▶ _DOCUMENT EXCERPT_
'''
[<prev] [next>] [<thread-prev] [thread-next>] [day] [month] [year] [list]
Message-ID: <a665e6bc-176c-6c5a-282b-a3ed52e0a13f@solarflare.com>
Date: Tue, 26 Jun 2018 19:19:36 +0100
From: Edward Cree <ecree@...arflare.com>
To: <linux-net-drivers@...arflare.com>, <netdev@...r.kernel.org>
CC: <davem@...emloft.net>
Subject: [RFC PATCH v2 net-next 06/12] net: core: propagate SKB lists through
packet_type lookup
__netif_receive_skb_taps() does a depressingly large amount of per-packet
work that can't easily be listified, because the another_round looping
makes it nontrivial to slice up into smaller functions.
Fortunately, most of that work disappears in the fast path:
* Hardware devices generally don't have an rx_handler
* Unless you're tcpdumping or something, there is usually only one ptype
* VLAN processing comes before the protocol ptype lookup, so doesn't force
a pt_prev deliver
so normally, __netif_receive_skb_taps() will run straight through and return
the one ptype found in ptype_base[hash of skb->protocol].
Signed-off-by: Edward Cree <ecree@...arflare.com>
---
include/trace/events/net.h | 7 +++
net/core/dev.c | 138 ++++++++++++++++++++++++++++++++-------------
2 files changed, 105 insertions(+), 40 deletions(-)
diff --git a/include/trace/events/net.h b/include/trace/events/net.h
index 00aa72ce0e7c..3c9b262896c1 100644
--- a/include/trace/events/net.h
+++ b/include/trace/events/net.h
@@ -131,6 +131,13 @@ DEFINE_EVENT(net_dev_template, netif_receive_skb,
TP_ARGS(skb)
);
+DEFINE_EVENT(net_dev_template, netif_receive_skb_list,
+
+ TP_PROTO(struct sk_buff *skb),
+
+ TP_ARGS(skb)
+);
+
DEFINE_EVENT(net_dev_template, netif_rx,
TP_PROTO(struct sk_buff *skb),
diff --git a/net/core/dev.c b/net/core/dev.c
index 92d78b3de656..2f46ed07c8d8 100644
--- a/net/core/dev.c
+++ b/net/core/dev.c
@@ -4494,12 +4494,13 @@ static inline int nf_ingress(struct sk_buff *skb, struct packet_type **pt_prev,
return 0;
}
-static int __netif_receive_skb_core(struct sk_buff *skb, bool pfmemalloc)
'''
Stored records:
'''
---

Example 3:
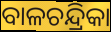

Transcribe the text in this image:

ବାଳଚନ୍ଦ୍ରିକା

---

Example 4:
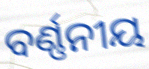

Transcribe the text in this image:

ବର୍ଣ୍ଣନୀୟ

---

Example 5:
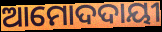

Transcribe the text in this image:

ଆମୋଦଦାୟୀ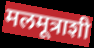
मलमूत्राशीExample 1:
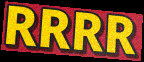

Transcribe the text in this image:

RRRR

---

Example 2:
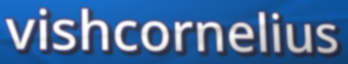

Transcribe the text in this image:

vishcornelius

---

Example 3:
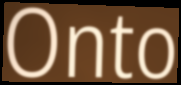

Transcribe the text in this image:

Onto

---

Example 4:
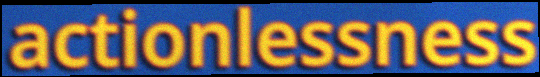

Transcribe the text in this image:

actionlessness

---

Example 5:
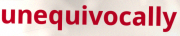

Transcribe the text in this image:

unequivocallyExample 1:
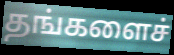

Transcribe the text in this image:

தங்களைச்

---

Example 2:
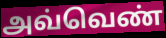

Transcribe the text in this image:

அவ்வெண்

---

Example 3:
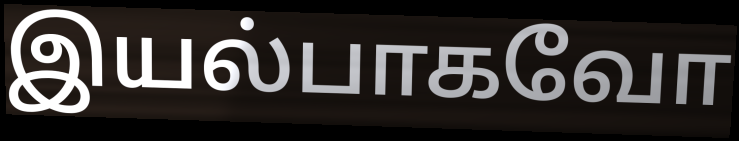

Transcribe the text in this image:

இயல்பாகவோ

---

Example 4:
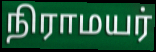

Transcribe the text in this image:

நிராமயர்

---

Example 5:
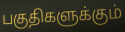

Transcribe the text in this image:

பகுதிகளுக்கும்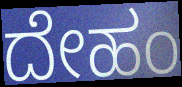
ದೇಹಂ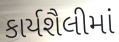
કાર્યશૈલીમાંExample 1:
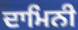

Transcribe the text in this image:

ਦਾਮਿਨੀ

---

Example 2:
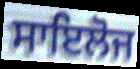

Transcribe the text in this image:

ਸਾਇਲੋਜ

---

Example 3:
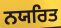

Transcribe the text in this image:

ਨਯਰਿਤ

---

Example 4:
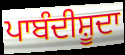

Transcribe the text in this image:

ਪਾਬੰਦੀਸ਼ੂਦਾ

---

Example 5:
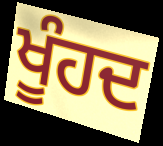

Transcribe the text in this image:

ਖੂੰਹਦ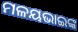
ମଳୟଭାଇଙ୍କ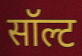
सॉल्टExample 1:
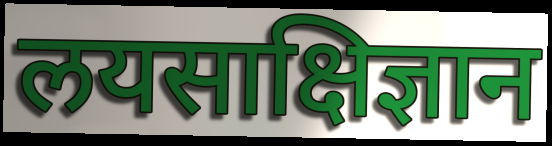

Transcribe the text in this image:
'''
▶ _EXERCISE DIRECTIONS_
Reproduce this passage of the patch message word for word. Begin at the words "Fortunately, most of" and stop after "ptype_base[hash of skb->protocol].". The entries aren't needed here.

▶ _WRITTEN RESPONSE_
Fortunately, most of that work disappears in the fast path:
* Hardware devices generally don't have an rx_handler
* Unless you're tcpdumping or something, there is usually only one ptype
* VLAN processing comes before the protocol ptype lookup, so doesn't force
a pt_prev deliver
so normally, __netif_receive_skb_taps() will run straight through and return
the one ptype found in ptype_base[hash of skb->protocol].